* Task prompt
In the listing below, find the line containing "index tip: (490, 291)" and the line containing "pinky dip: (357, 326)". Repeat exactly those two lines and every line between them.
§ §
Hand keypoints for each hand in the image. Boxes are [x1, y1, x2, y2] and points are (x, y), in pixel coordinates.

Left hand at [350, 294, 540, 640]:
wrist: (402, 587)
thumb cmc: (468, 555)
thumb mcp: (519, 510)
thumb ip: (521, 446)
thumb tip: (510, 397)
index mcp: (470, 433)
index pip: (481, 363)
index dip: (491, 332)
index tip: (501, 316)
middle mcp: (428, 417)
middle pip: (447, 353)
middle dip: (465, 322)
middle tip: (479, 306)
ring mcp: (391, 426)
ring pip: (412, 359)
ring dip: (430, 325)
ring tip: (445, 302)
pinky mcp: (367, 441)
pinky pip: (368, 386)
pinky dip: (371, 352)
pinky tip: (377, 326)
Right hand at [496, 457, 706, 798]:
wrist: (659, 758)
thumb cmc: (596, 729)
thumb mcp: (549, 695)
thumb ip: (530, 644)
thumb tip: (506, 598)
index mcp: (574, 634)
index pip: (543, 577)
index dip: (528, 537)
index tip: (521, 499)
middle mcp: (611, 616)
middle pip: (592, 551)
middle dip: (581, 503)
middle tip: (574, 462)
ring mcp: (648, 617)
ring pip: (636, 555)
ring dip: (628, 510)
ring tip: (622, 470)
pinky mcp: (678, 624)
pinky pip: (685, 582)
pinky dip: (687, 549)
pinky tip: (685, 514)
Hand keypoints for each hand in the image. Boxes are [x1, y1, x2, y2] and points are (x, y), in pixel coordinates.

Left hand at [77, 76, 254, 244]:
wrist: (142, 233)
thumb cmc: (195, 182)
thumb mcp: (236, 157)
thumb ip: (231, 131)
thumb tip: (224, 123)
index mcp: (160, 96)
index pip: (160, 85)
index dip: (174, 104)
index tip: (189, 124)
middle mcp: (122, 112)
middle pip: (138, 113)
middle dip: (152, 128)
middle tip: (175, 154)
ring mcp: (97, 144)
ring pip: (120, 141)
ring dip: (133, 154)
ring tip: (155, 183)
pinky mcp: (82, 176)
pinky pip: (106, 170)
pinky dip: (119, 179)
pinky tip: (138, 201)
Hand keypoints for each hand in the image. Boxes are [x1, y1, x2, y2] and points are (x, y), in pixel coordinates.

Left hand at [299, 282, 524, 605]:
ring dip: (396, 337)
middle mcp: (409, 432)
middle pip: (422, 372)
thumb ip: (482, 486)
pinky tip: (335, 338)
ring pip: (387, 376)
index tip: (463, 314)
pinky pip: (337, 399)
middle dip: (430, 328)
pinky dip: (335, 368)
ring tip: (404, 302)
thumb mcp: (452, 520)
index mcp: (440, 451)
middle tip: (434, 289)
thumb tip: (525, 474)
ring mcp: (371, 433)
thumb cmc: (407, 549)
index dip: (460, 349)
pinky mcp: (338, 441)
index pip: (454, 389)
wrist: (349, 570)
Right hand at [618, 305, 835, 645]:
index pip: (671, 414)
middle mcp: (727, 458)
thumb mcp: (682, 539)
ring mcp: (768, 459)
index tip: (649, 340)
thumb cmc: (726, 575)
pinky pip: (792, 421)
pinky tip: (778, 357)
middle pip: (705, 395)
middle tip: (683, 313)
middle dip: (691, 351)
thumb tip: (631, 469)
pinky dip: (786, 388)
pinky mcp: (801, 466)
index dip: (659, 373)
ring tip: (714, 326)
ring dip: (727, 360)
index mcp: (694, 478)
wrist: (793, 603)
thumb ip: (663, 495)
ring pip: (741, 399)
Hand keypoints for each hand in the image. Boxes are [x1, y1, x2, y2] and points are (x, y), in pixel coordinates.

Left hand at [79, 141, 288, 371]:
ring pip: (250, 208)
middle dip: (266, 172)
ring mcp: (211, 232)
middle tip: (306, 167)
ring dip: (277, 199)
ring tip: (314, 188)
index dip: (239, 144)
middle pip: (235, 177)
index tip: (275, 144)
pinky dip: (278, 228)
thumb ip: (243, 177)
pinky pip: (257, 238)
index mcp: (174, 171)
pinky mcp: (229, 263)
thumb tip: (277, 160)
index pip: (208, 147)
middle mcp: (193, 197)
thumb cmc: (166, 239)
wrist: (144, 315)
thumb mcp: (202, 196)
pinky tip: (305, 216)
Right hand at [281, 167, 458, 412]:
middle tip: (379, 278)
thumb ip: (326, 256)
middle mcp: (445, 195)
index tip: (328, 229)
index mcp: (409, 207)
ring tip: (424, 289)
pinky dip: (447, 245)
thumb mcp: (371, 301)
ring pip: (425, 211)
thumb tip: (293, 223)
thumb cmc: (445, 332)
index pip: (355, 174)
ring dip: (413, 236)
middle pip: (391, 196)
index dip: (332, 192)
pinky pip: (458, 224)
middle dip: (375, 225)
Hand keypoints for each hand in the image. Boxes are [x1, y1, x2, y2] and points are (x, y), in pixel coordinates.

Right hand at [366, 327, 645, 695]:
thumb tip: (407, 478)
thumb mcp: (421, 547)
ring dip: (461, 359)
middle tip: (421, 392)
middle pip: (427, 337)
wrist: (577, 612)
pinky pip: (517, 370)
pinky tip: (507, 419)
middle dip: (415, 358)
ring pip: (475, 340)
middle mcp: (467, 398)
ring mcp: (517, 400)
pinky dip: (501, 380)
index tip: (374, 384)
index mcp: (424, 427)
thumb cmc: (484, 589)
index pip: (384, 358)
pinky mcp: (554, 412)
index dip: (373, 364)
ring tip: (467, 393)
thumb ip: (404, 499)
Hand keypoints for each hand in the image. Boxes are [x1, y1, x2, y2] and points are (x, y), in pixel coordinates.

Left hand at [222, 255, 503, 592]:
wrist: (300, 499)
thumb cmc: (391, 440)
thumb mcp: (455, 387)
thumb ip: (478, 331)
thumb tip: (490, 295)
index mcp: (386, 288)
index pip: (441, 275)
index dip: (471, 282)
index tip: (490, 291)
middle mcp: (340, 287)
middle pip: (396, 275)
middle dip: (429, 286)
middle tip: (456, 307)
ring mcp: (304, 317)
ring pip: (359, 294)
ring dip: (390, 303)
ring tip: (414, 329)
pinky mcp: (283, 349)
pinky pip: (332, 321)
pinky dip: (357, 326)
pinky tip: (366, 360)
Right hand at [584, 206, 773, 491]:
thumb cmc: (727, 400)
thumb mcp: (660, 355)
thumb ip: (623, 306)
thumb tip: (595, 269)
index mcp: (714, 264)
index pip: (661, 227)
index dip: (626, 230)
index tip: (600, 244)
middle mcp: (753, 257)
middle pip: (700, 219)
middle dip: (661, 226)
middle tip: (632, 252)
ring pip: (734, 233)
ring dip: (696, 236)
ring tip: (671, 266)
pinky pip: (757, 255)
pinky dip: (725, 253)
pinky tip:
§ §
* Task response
index tip: (490, 291)
middle mcp: (340, 287)
middle pip: (396, 275)
middle dip: (429, 286)
middle tip: (456, 307)
ring mcp: (304, 317)
ring pip: (359, 294)
ring dip: (390, 303)
ring tip: (414, 329)
pinky mcp: (283, 349)
pinky pip: (332, 321)
pinky dip: (357, 326)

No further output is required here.